Este análisis es único por que no se basa en un frio diagrama que describe de forma racional qué hacemos nosotros para relacionarnos con el cliente. Justo lo contrario, cómo se relaciona el cliente con nosotros y sobre todo, cómo se siente. Comprender cómo es actualmente esta experiencia nos va a ayudar a entender los puntos donde se siente frustrado, perdido o simplemente aburrido. Un estupendo sitio desde donde innovar. Además, dado que vamos a ver el ciclo desde el punto de vista de distintos clientes, podremos detectar nichos de clientes interesantes. Descubrir oportunidades para crecer y servir mejor a dichos clientes.

ANÁLISIS

Analizar desde la perspectiva del cliente cómo se siente es algo importante. A menudo vemos nuestra empresa como la unión de diversos procesos aislados. Silos que cooperan de forma más o menos óptima para hacer algo. Ver cómo comprende el cliente ese mismo proceso es algo muy positivo que nos ayudará a crear un ciclo de experiencia más natural.

El cliente de hoy en día desea operar con las AAA: Anything, Anywhere, Anytime. Es el cliente el que decide el qué, el dónde y el cuándo comprar y por lo tanto, obligando a las organizaciones a  replantearse las estrategias de venta, independientemente de su sector  de actividad. No es una opción el crear una estrategia onmicanal, es una obligación.

El futuro del retail y las nuevas tiendas 3.0 pasa por entender el fenómeno del showrooming, una práctica que consiste en que los consumidores examinan y prueban los productos en las tiendas físicas, pero después los compran en línea, es justo lo contrario del cliente ROPO (Research Online Purchase Offline).
Para combatir los problemas que está planteando el showrooming en el retail, es necesario desarrollar estrategias diferentes que impliquen a los usuarios en todos los canales posibles.

La adopción de una estrategia coherente, llevada a cabo a través de una plataforma que ayude a mantener un mensaje consistente, en cualquier canal y dispositivo, es un elemento clave para el éxito o el fracaso del retail actual.
 Es su ser o no ser.

ABSTRACT

The cross-channel concept, referring to the integration of retailers’ various channels to create a seamless shopping experience, has evolved.

The traditional strategy involved the use of various unconnected channels, placed centrally, with users positioned around them.

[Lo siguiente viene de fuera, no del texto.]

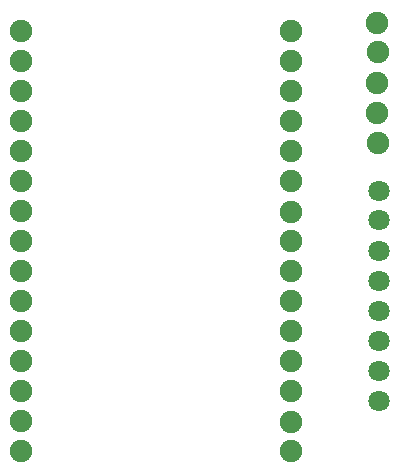
<source format=gbs>
G04*
G04 #@! TF.GenerationSoftware,Altium Limited,Altium Designer,19.1.7 (138)*
G04*
G04 Layer_Color=16711935*
%FSLAX25Y25*%
%MOIN*%
G70*
G01*
G75*
%ADD11C,0.07487*%
%ADD12C,0.07093*%
D11*
X113100Y233126D02*
D03*
Y223126D02*
D03*
Y213126D02*
D03*
Y203126D02*
D03*
Y193126D02*
D03*
Y183126D02*
D03*
X113000Y173026D02*
D03*
X113100Y163126D02*
D03*
Y303126D02*
D03*
Y293126D02*
D03*
Y283126D02*
D03*
Y273126D02*
D03*
Y263126D02*
D03*
Y253126D02*
D03*
X113000Y243026D02*
D03*
X23000Y233126D02*
D03*
Y243126D02*
D03*
Y253126D02*
D03*
X23100Y263126D02*
D03*
X23000Y273126D02*
D03*
Y283126D02*
D03*
X23100Y293226D02*
D03*
X23000Y303126D02*
D03*
Y163126D02*
D03*
Y173126D02*
D03*
Y183126D02*
D03*
X23100Y193126D02*
D03*
X23000Y203126D02*
D03*
Y213126D02*
D03*
X23100Y223226D02*
D03*
X141900Y306026D02*
D03*
X142000Y296126D02*
D03*
X141900Y286026D02*
D03*
Y276026D02*
D03*
X142000Y266026D02*
D03*
D12*
X142400Y250026D02*
D03*
X142500Y240126D02*
D03*
X142400Y230026D02*
D03*
Y220026D02*
D03*
Y210026D02*
D03*
Y200026D02*
D03*
Y190026D02*
D03*
Y180026D02*
D03*
M02*

</source>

Lack of communication between channels meant a lack of synergy; one channel would be completely unaware of a customer’s earlier retail activities on another.

This strategy has now evolved into an omni-channel one, with interconnected channels and a shared data repository. Through analysing customer’s buying habits and channel use, we can personalise content, tailoring offers and products to give customers a better, more exclusive experience. Here, the customer sits at the centre of the system surrounded by the different channels. This translates to a unique advantage against the competition and more profitable customers. The online and offline worlds complement each other, producing hybrid customers, who choose the best of both environments for their needs.

We can better understand the customer experience through the customer journey map, charting their passage through our company. This understanding aids us in innovating, by improving areas in which customers feel bored or frustrated. What’s more, an insight into different customers’ experiences helps us detect interesting customer niches and discover opportunities to grow and better serve these customers.

Today’s customer wants to shop using the three A’s: Anything, Anywhere, Anytime. It is the customer who decides what, where and when to buy. This, along with the showrooming phenomenon, in which customers try in shops but buy online, requires companies to rethink their sales strategies.

Creating an omni-channel strategy is not an option, but a necessity, and a key element for the future of retail. It is its to be or not to be.